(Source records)

----

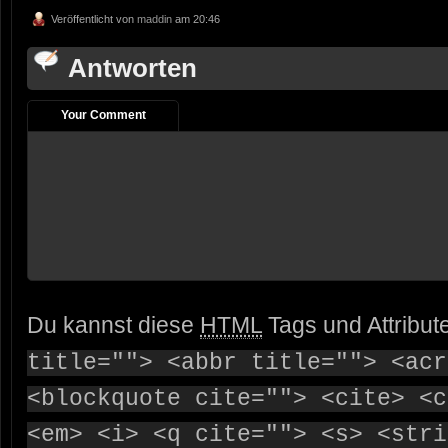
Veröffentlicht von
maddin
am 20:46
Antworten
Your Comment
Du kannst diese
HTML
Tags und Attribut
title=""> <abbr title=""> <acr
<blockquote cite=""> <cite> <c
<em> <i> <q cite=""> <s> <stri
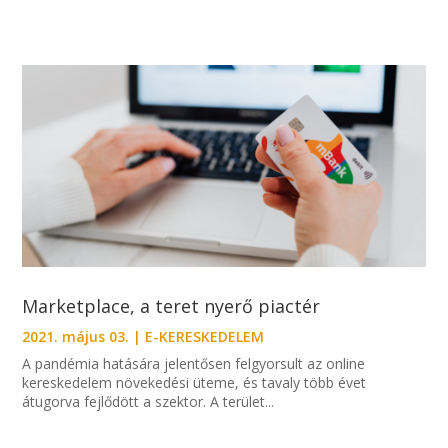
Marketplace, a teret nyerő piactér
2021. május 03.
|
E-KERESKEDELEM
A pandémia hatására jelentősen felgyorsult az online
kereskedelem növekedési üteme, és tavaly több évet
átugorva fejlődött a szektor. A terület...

----

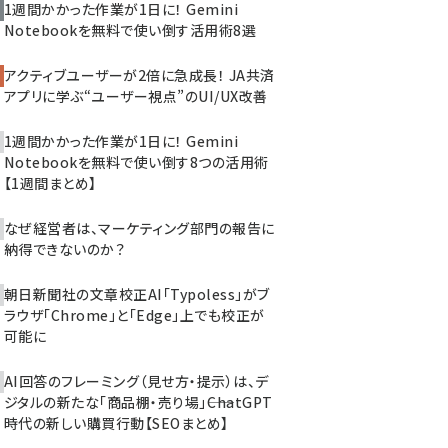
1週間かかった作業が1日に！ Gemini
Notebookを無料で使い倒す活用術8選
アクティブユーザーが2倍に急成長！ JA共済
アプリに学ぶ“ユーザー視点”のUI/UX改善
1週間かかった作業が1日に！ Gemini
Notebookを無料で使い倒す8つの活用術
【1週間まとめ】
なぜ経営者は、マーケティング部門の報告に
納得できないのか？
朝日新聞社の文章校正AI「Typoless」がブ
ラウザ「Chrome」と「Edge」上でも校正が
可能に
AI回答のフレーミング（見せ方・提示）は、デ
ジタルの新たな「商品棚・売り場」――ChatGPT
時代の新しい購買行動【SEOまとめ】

----

The lines above from the one containing "Notebookを無料で使い倒す活用術8選" through the one containing "時代の新しい購買行動【SEOまとめ】" are to be set down exactly, and no others.

Notebookを無料で使い倒す活用術8選
アクティブユーザーが2倍に急成長！ JA共済
アプリに学ぶ“ユーザー視点”のUI/UX改善
1週間かかった作業が1日に！ Gemini
Notebookを無料で使い倒す8つの活用術
【1週間まとめ】
なぜ経営者は、マーケティング部門の報告に
納得できないのか？
朝日新聞社の文章校正AI「Typoless」がブ
ラウザ「Chrome」と「Edge」上でも校正が
可能に
AI回答のフレーミング（見せ方・提示）は、デ
ジタルの新たな「商品棚・売り場」――ChatGPT
時代の新しい購買行動【SEOまとめ】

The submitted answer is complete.